Notes for Gen 15:10LEB

Heb "he"; the referent (Abram) has been specified in the translation for clarity.


Heb "in the middle."


Heb "to meet its neighbor."


For discussion of this ritual see G. F. Hasel, "The Meaning of the Animal Rite in Genesis 15, " JSOT 19 (1981): 61-78.


Notes for Gen 15:12LEB

Heb "a deep sleep fell on Abram."


Heb "and look, terror, a great darkness was falling on him."


Notes for Gen 15:13LEB

The Hebrew construction is emphatic, with the Qal infinitive absolute followed by the imperfect from יָדַע (yada’, "know"). The imperfect here has an obligatory or imperatival force.


The Hebrew word גֵּר (ger, "sojourner, stranger") is related to the verb גּוּר (gur, "to sojourn, to stay for awhile"). Abram’s descendants will stay in a land as resident aliens without rights of citizenship.


Heb "in a land not theirs."


Heb "and they will serve them and they will oppress them." The verb

עִנּוּ, (’innu, a Piel form from עָנָה, ’anah, "to afflict, to oppress, to treat harshly"), is used in Exod 1:11LEB to describe the oppression of the Israelites in Egypt.


Notes for Gen 15:14LEB

The participle דָּן (dan, from דִּין, din) is used here for the future: "I am judging" = "I will surely judge." The judgment in this case will be condemnation and punishment. The translation "execute judgment on" implies that the judgment will certainly be carried out.


Notes for Gen 15:15LEB

The vav with the pronoun before the verb calls special attention to the subject in contrast to the preceding subject.

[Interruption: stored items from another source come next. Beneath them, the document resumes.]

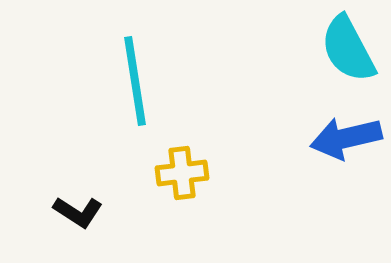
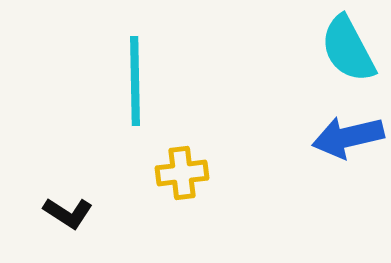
cyan line: rotated 8 degrees clockwise
blue arrow: moved 2 px right, 1 px up
black L-shape: moved 10 px left, 1 px down
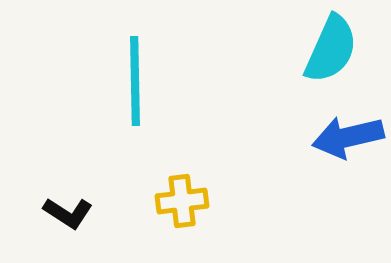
cyan semicircle: moved 17 px left; rotated 128 degrees counterclockwise
yellow cross: moved 28 px down
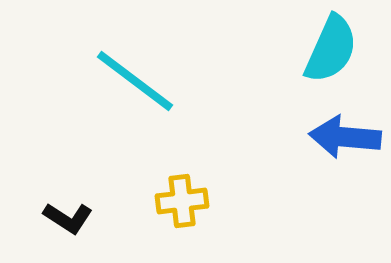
cyan line: rotated 52 degrees counterclockwise
blue arrow: moved 3 px left; rotated 18 degrees clockwise
black L-shape: moved 5 px down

You will go to your ancestors. This is a euphemistic expression for death.


Heb "in a good old age."


Notes for Gen 15:16LEB

The term generation is being used here in its widest sense to refer to a full life span. When the chronological factors are considered and the genealogies tabulated, there are four hundred years of bondage. This suggests that in this context a generation is equivalent to one hundred years.


Heb "they"; the referent ("your descendants") has been supplied in the translation for clarity.


Heb "is not yet complete."


The sin of the Amorites has not yet reached its limit. The justice of Elohim is apparent. He will wait until the Amorites are fully deserving of judgment before he annihilates them and gives the land to Israel.


Notes for Gen 15:17LEB

A smoking pot with a flaming torch. These same implements were used in Mesopotamian rituals designed to ward off evil (see E. A. Speiser, Genesis [AB], 113-14).


Heb "these pieces."


Notes for Gen 15:18LEB

Heb "cut a covenant."


The perfect verbal form is understood as instantaneous ("I here and now give"). Another option is to understand it as rhetorical, indicating certitude ("I have given" meaning it is as good as done, i.e., "I will surely give").


To your descendants I give this land. The Elohim here unconditionally promises that Abram’s descendants will possess the land, but he does not yet ratify his earlier promises to give Abram a multitude of descendants and eternal possession of the land. The fulfillment of those aspects of the promise remain conditional (see Gen 17:1–8LEB) and are ratified after Abraham offers up his son Isaac (see Gen 22:1–19LEB). For a fuller discussion see R. B. Chisholm, "Evidence from Genesis," A Case for Premillennialism, 35–54.


The river of Egypt is a wadi (a seasonal stream) on the northeastern border of Egypt, not to the River Nile.


Notes for Gen 15:19LEB

The words "the land" are supplied in the translation for stylistic reasons.


Notes for Gen 15:21LEB

Each of the names in the list has the Hebrew definite article, which is used here generically for the class of people identified.